Selama pembangunan fly over Manahan, memang harus diakui kemacetan sempat melanda kota Solo. Purwosari dan Pasar Nongko adalah alternatif lalu lintas ketika sepanjang jalan Manahan dipugar demi pembangunan fly over. Alhasil volume kendaraan di titik itu meningkat. Kemacetan terjadi ketika jam pulang kerja ataupun jam pulang sekolah. Kemacetan itu ditambah dengan penggunaan kendaraan pribadi yang meningkat.

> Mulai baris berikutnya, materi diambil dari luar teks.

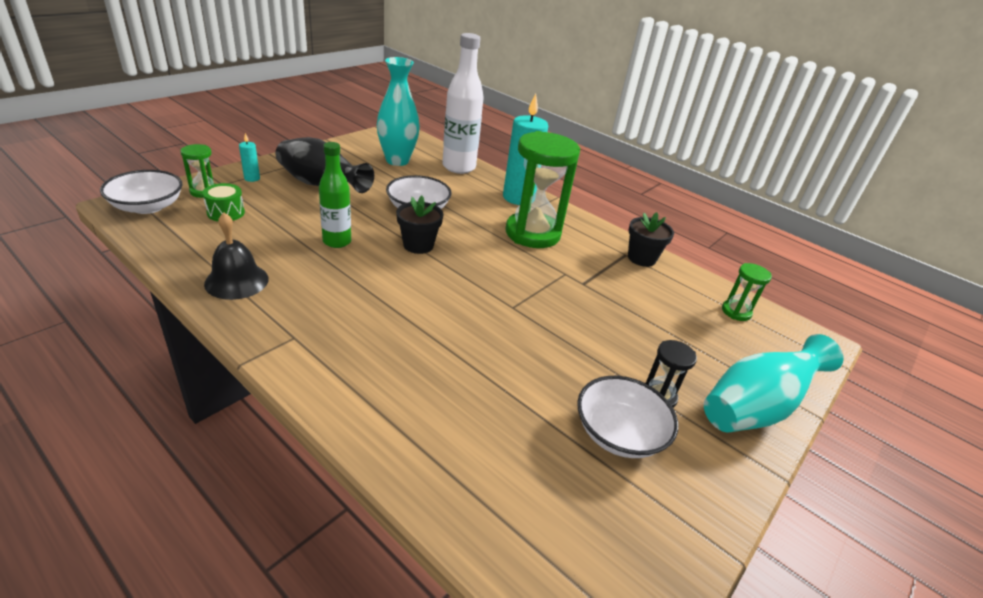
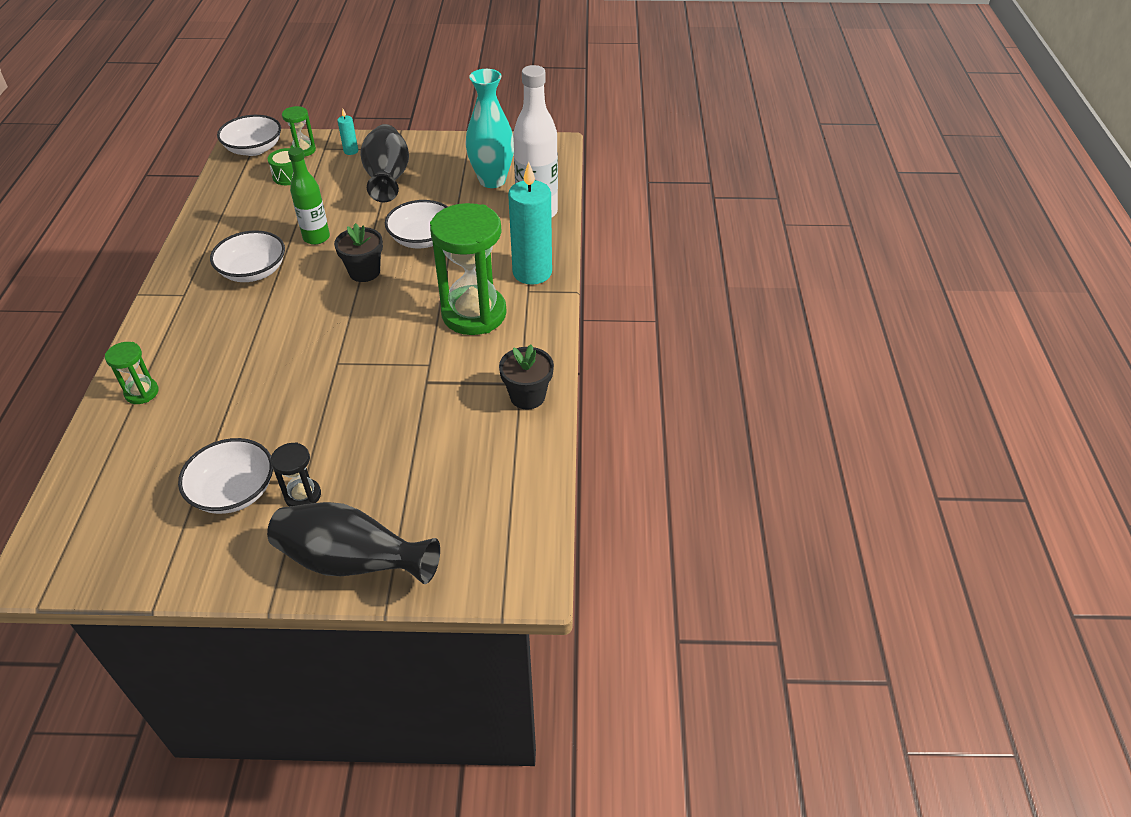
camera: 55 degrees right, 10 degrees up
(236, 281) = (215, 236): black bell -> none
(328, 287) = (253, 271): none -> white bowl
(736, 312) = (508, 498): green hourglass -> green hourglass (142, 392)
(755, 407) = (352, 562): turquoise vase -> black vase

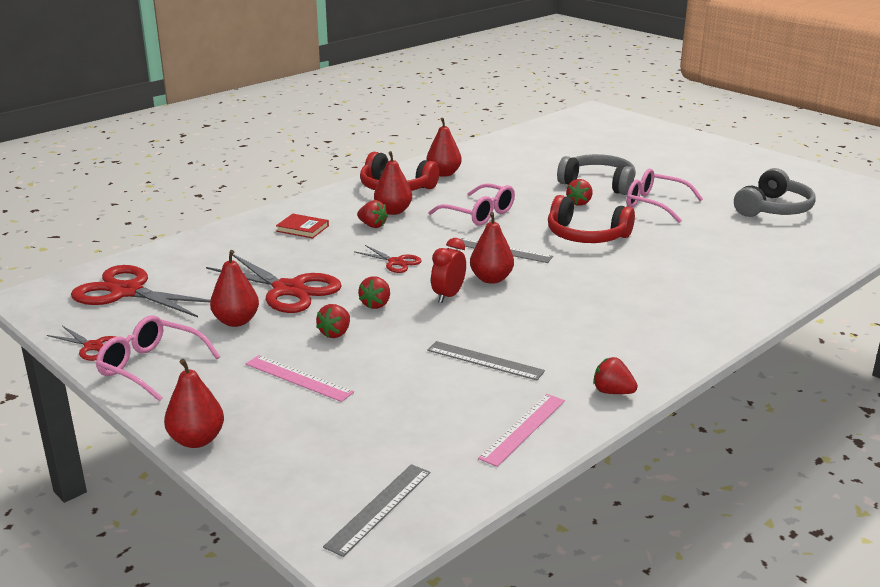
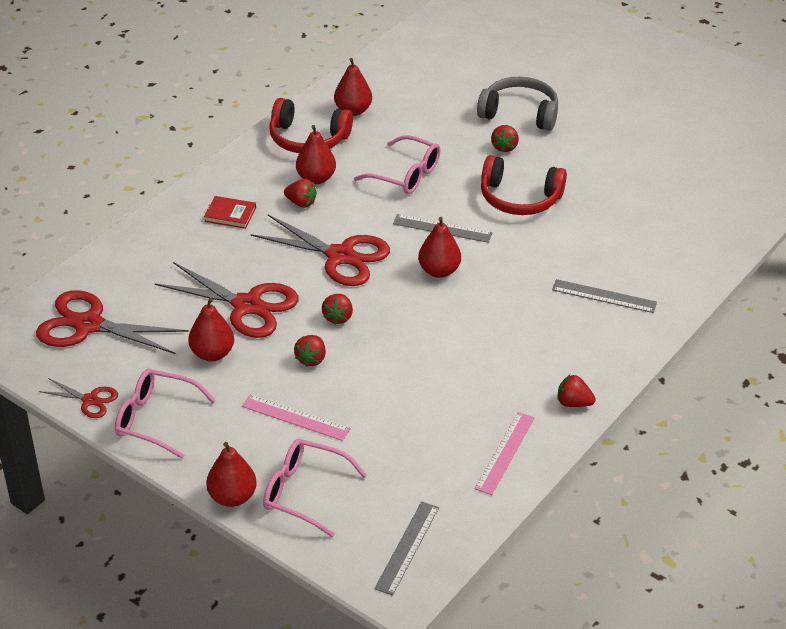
camera: 10 degrees left, 15 degrees up
(396, 262) = (340, 256): red scissors -> red scissors, size x1.96
(448, 296) = (403, 298): red clock -> none
(485, 360) = (456, 378): grey ruler -> grey ruler (604, 296)
(655, 204) = (582, 142): pink glasses -> pink glasses (305, 492)
(773, 209) = (699, 139): grey headphones -> none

Maka dari itu tak heran jika Titis mengeluhkan rendahnya kesadaran diri perihal penggunaan kendaraan pribadi.”Psikologis kita lama-lama kan ikut terganggu kalau mengalami kemacetan seperti ini terus. Frustasi pasti ada,” Ungkapnya.

Di sisi lain, menurut Titis, pembangunan citywalk juga belum maksimal. Citywalk masih terpusat di jalan protokol seperti Jalan Slamet Riyadi. Di jalan yang menjadi arus menuju Slamet Riyadi, fasilitas pejalan kaki juga masih sempit. Ini pula yang mungkin menyebabkan masyarakat belum mau berjalan kaki. ”Ada rasa malas yang datang ketika kita melihat fasilitas pejalan kaki ini belum maksimal,” tuturnya.

Diskusi berlanjut dan kembali ke pembahasan Sukardal. Reza, peserta diskusi yang berasal dari Lembaga Pers Mahasiswa Islamika UMS mengutarakan pendapatnya. Reza mengaku berasal dari Bekasi. Di tempatnya, lalu lintas sudah rumit. Jika mau diurai permsalahannya pun lagi-lagi berbicara birokrasi. Ia juga mengatakan bahwa Sukardal bukan korban rezim. Baginya Sukardal adalah pihak yang gagal beradaptasi. 

Lara pun menimpali pernyataan Reza dengan mengatakan kalau Sukardal adalah simbol kerumitan-kerumitan pembangunan. Pada momen-momen tertentu, Sukardal-Sukardal baru akan muncul karena korban kebijakan yang kurang memihak. ”Saya seringkali bertemu dengan supir angkot dan mendengar keluhan dan permasalahannya. Karena saya bekerja di bidang advokasi transportasi,”
Lara pun menambahkan, pembangunan transportasi di kota Solo jangan sampai jatuh seperti di Kota Jakarta. Menurutnya pembangunan apapun sekarang tidak bisa berkiblat ke Jakarta. Pembangunan di Kota Solo harus dikawal. Kebijakan struktural berpengaruh besar akan nasib pengguna jalan. Kepedulian atas jalanan perlu ditegaskan kembali,”Realistis perlu tapi juga harus diimbangi dengan optimis” Selanya.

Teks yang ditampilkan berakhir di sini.